PASSAGE TO READ start

= 1991 IIHF European Cup =

European ice hockey tournament

The 1991 European Cup was the 27th edition of the European Cup, IIHF's premier European club ice hockey tournament. The season started on October 11, 1991, and finished on December 30, 1991.

The tournament was won by Djurgårdens IF, who beat Düsseldorfer EG in the final.

==First group round==

===Group A===
(Herning, Denmark)

| Team #1 | Score | Team #2 |
|---|---|---|
| Herning IK DEN | 2–6 | POL TMH Polonia Bytom |
| Vålerenga NOR | 7–0 | UK Durham Wasps |
| Herning IK DEN | 9–2 | UK Durham Wasps |
| Vålerenga NOR | 4–2 | POL TMH Polonia Bytom |
| Herning IK DEN | 6–9 | NOR Vålerenga |
| TMH Polonia Bytom POL | 10–2 | UK Durham Wasps |

===Group A standings===

| Rank | Team | Points |
| 1 | NOR Vålerenga | 6 |
| 2 | POL TMH Polonia Bytom | 4 |
| 3 | DEN Herning IK | 2 |
| 4 | UK Durham Wasps | 0 |

===Group B===
(București, Romania)

PASSAGE TO READ end

GOALS —
a) Name every team that played in Group A of the 1991 European Cup page.
b) Put this sentence from the 1991 European Cup page into Spanish: "The tournament was won by Djurgårdens IF, who beat Düsseldorfer EG in the final."

DATASET start

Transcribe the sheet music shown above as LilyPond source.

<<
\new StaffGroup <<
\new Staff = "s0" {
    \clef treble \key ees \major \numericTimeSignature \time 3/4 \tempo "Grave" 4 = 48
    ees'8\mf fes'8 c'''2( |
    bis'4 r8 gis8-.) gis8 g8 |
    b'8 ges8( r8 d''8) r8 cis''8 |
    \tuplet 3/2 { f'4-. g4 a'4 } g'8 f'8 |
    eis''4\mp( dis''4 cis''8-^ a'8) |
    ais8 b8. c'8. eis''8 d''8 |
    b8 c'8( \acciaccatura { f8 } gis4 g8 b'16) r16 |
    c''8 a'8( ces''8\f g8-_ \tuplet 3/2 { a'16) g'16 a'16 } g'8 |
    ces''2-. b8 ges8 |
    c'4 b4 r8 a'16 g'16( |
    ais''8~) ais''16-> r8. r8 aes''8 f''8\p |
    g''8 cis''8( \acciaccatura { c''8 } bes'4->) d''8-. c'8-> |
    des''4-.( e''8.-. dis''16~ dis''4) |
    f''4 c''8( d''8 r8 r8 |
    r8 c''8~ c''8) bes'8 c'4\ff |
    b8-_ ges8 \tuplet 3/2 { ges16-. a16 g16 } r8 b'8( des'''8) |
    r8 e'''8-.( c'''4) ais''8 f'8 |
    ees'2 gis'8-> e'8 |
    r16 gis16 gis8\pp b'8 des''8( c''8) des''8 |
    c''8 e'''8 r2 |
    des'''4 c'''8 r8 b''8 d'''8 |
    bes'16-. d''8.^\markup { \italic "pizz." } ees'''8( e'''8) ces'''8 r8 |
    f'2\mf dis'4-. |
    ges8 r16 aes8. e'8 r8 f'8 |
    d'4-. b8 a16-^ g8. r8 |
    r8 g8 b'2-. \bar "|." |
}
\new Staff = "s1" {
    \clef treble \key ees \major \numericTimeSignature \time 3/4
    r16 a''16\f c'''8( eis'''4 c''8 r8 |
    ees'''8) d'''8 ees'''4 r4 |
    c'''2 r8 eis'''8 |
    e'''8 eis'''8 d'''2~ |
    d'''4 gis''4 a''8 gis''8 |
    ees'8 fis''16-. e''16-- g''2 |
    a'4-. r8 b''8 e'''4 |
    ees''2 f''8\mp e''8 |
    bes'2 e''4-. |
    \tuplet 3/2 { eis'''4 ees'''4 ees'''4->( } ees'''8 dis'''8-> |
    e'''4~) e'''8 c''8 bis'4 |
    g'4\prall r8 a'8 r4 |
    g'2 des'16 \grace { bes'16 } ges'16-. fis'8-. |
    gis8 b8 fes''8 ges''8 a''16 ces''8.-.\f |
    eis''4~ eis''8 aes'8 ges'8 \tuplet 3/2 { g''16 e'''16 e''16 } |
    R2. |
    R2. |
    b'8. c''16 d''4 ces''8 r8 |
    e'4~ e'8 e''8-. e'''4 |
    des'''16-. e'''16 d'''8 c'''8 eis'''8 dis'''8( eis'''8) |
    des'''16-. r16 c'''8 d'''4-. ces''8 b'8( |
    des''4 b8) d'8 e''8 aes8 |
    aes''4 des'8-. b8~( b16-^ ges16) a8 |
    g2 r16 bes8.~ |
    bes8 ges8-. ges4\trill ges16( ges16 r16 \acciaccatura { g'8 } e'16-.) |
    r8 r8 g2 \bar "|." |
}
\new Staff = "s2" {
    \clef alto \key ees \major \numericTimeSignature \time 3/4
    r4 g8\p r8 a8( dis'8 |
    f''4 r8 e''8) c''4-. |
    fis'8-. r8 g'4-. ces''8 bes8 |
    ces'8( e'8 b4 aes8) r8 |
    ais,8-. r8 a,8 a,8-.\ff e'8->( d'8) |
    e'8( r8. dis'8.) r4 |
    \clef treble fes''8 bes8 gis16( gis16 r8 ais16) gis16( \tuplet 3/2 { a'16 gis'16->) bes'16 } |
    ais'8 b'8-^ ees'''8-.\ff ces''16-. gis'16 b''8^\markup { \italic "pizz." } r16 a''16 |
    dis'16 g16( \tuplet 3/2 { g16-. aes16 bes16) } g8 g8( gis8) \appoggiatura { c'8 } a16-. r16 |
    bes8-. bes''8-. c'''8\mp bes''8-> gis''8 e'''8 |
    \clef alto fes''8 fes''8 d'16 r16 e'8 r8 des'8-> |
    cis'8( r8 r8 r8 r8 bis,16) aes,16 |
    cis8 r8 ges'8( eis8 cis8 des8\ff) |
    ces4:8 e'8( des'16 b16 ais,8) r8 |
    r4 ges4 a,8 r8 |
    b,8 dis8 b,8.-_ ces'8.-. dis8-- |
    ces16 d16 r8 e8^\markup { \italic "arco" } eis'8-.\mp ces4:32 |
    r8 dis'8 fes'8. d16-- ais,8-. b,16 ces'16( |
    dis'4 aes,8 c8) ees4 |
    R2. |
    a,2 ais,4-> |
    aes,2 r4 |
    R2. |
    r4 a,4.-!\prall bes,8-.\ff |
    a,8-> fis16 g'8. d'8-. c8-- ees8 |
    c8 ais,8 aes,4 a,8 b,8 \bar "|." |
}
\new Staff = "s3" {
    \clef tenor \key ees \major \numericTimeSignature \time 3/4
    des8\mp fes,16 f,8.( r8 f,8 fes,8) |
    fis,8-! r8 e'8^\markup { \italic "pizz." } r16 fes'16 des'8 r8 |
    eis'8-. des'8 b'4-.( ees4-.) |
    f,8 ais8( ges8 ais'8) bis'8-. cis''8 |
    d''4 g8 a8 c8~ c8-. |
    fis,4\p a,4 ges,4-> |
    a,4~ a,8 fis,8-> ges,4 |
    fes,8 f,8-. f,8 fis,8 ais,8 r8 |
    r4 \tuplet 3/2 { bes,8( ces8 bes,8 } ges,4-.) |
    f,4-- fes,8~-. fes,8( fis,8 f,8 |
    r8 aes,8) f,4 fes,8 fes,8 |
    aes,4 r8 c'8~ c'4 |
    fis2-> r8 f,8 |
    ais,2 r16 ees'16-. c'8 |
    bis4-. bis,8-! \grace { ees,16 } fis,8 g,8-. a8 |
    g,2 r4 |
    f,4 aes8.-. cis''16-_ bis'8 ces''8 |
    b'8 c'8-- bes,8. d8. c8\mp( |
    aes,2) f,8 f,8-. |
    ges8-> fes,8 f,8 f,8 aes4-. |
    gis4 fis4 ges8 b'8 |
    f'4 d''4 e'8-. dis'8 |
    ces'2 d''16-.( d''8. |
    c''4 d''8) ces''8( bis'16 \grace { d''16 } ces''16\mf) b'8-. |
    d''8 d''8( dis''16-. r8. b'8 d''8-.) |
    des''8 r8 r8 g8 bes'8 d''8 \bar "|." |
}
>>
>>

DATASET end

SOLUTION LIST —
a) Herning IK, TMH Polonia Bytom, Vålerenga, Durham Wasps

b) El torneo lo ganó el Djurgårdens IF, que venció al Düsseldorfer EG en la final.